This week we introduce Hadoop, perhaps the dominant method of big data processing in use today. Originally, Hadoop was develop to enable MapReduce tasks to be quickly executed. While this paradigm is still in place, new paradigms, such as Spark, are also now available, which means Hadoop will continue to exist as an important part of the Big Data landscape for much longer.
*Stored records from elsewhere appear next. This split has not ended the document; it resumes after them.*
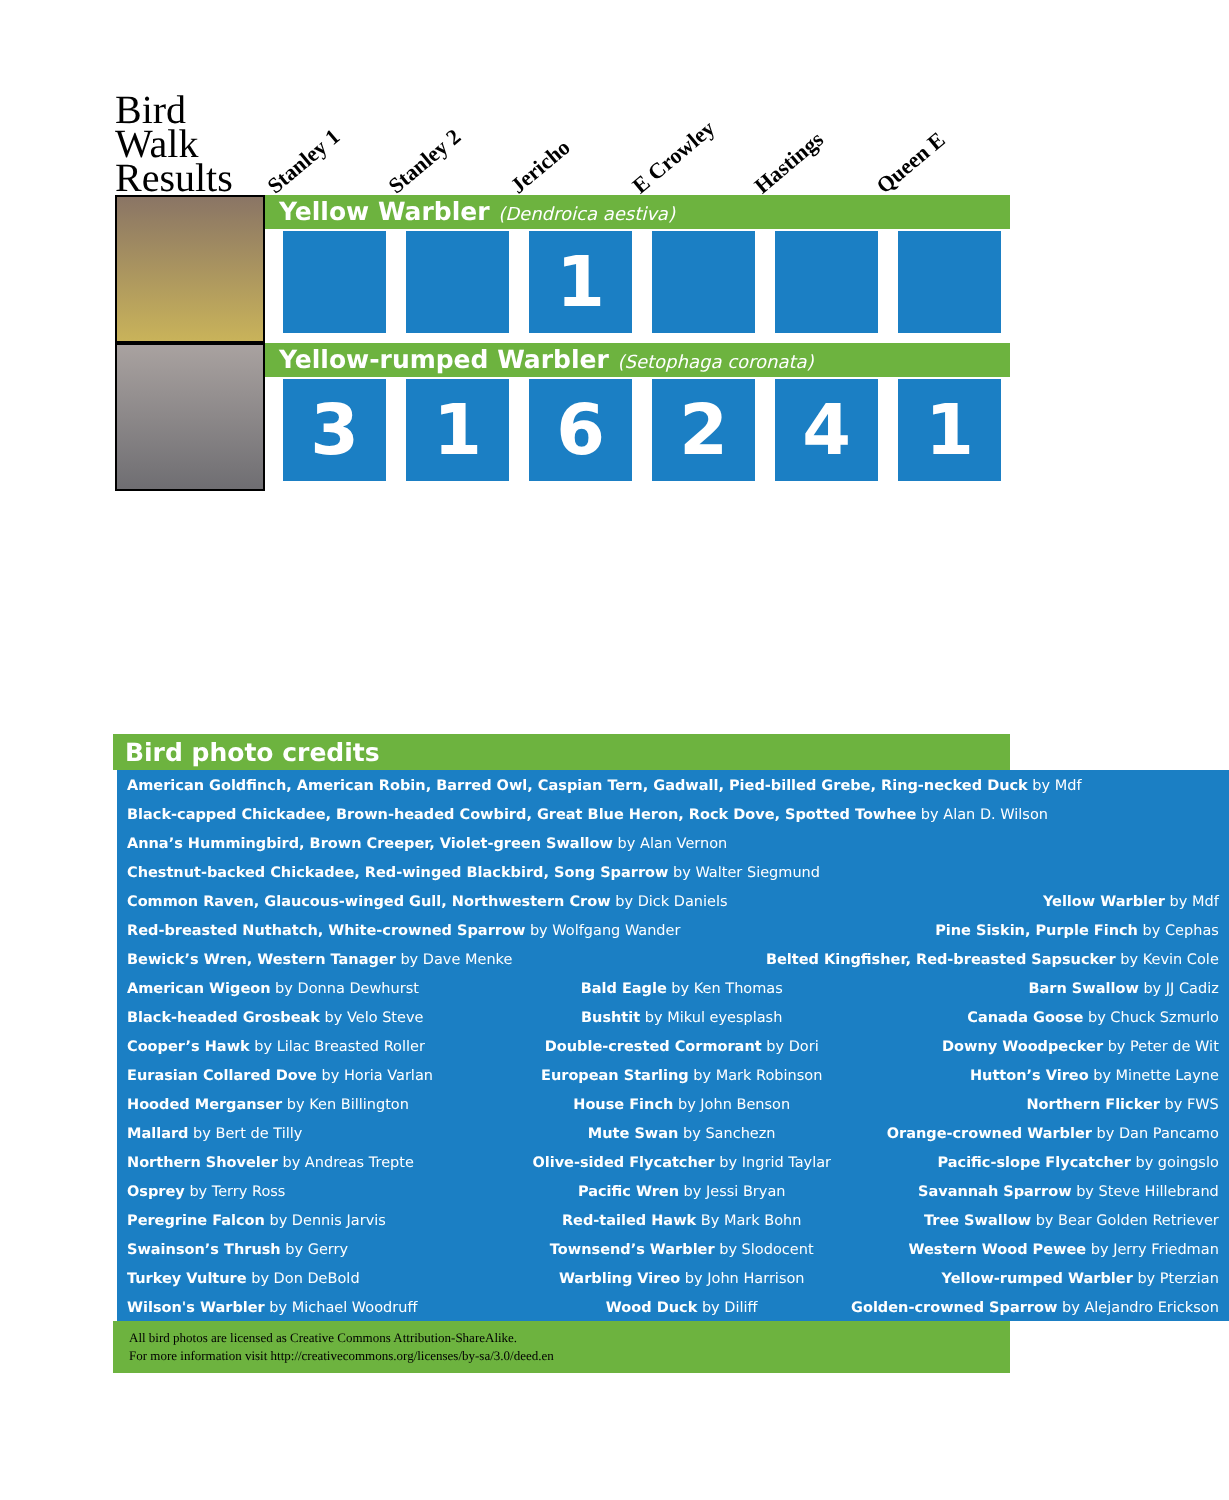Bird Walk Results
Stanley 1
Stanley 2
Jericho
E Crowley
Hastings
Queen E
Yellow Warbler (Dendroica aestiva)
1
Yellow-rumped Warbler (Setophaga coronata)
3 1 6 2 4 1
Bird photo credits
| American Goldfinch, American Robin, Barred Owl, Caspian Tern, Gadwall, Pied-billed Grebe, Ring-necked Duck by Mdf | | |
| Black-capped Chickadee, Brown-headed Cowbird, Great Blue Heron, Rock Dove, Spotted Towhee by Alan D. Wilson | | |
| Anna’s Hummingbird, Brown Creeper, Violet-green Swallow by Alan Vernon | | |
| Chestnut-backed Chickadee, Red-winged Blackbird, Song Sparrow by Walter Siegmund | | |
| Common Raven, Glaucous-winged Gull, Northwestern Crow by Dick Daniels | | Yellow Warbler by Mdf |
| Red-breasted Nuthatch, White-crowned Sparrow by Wolfgang Wander | | Pine Siskin, Purple Finch by Cephas |
| Bewick’s Wren, Western Tanager by Dave Menke | Belted Kingfisher, Red-breasted Sapsucker by Kevin Cole | |
| American Wigeon by Donna Dewhurst | Bald Eagle by Ken Thomas | Barn Swallow by JJ Cadiz |
| Black-headed Grosbeak by Velo Steve | Bushtit by Mikul eyesplash | Canada Goose by Chuck Szmurlo |
| Cooper’s Hawk by Lilac Breasted Roller | Double-crested Cormorant by Dori | Downy Woodpecker by Peter de Wit |
| Eurasian Collared Dove by Horia Varlan | European Starling by Mark Robinson | Hutton’s Vireo by Minette Layne |
| Hooded Merganser by Ken Billington | House Finch by John Benson | Northern Flicker by FWS |
| Mallard by Bert de Tilly | Mute Swan by Sanchezn | Orange-crowned Warbler by Dan Pancamo |
| Northern Shoveler by Andreas Trepte | Olive-sided Flycatcher by Ingrid Taylar | Pacific-slope Flycatcher by goingslo |
| Osprey by Terry Ross | Pacific Wren by Jessi Bryan | Savannah Sparrow by Steve Hillebrand |
| Peregrine Falcon by Dennis Jarvis | Red-tailed Hawk By Mark Bohn | Tree Swallow by Bear Golden Retriever |
| Swainson’s Thrush by Gerry | Townsend’s Warbler by Slodocent | Western Wood Pewee by Jerry Friedman |
| Turkey Vulture by Don DeBold | Warbling Vireo by John Harrison | Yellow-rumped Warbler by Pterzian |
| Wilson's Warbler by Michael Woodruff | Wood Duck by Diliff | Golden-crowned Sparrow by Alejandro Erickson |
All bird photos are licensed as Creative Commons Attribution-ShareAlike.
For more information visit http://creativecommons.org/licenses/by-sa/3.0/deed.en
This week, you will learn about Hadoop, and specifically the Hadoop distributed file system (HDFS), the MapReduce programming paradigm, and the Pig platform, which simplifies the task of writing MapReduce tasks.
- Understand the basic concepts of Cloud Computing.
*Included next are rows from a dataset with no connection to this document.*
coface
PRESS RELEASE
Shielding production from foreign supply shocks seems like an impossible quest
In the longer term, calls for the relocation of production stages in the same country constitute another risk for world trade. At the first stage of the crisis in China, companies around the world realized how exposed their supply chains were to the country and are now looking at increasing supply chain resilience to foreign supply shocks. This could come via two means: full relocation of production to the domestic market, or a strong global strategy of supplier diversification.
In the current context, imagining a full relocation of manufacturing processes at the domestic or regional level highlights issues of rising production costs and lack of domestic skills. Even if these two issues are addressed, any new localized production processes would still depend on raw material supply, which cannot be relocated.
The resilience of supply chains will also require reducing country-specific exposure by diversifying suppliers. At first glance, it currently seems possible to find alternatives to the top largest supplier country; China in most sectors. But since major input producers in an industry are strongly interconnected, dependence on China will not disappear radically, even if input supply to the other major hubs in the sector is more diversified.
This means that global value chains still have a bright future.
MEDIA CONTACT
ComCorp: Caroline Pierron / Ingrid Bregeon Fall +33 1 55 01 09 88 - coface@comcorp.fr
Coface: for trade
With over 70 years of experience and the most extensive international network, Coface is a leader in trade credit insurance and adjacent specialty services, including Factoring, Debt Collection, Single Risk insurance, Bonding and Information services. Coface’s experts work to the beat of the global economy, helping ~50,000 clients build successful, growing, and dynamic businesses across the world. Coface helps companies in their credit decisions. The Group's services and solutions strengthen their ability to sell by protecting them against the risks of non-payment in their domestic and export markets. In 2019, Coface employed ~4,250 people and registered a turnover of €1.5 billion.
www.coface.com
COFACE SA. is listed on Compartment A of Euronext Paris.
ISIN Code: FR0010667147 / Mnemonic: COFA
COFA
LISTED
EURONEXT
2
- Understand the basics of the Hadoop platform
- Understand how to use HDFS
- Understand the MapReduce approach to computing, and how to use Pig to create MapReduce applications.
- Be able to execute MapReduce tasks in a Hadoop environment.
Activities and Assignments | Time Estimate | Deadline* | Points |
---|---|---|---|
Week 12 Introduction Video | 10 Minutes | Tuesday | N/A |
Week 12 Lesson 1: Introduction to Hadoop | 2 Hours | Thursday | 20 |
Week 12 Lesson 2: Introduction to MapReduce | 2 Hours | Thursday | 20 |
Week 12 Lesson 3: Introduction to Pig | 2 Hours | Thursday | 20 |
Week 12 Quiz | 45 Minutes | Friday | 70 |
Week 12 Assignment Submission | 4 Hours | The following Monday | 125 Instructor, 10 Peer |
Week 12 Completion of Peer Review | 2 Hours | The following Saturday | 15 |
Please note that unless otherwise noted, the due time is 6pm Central time!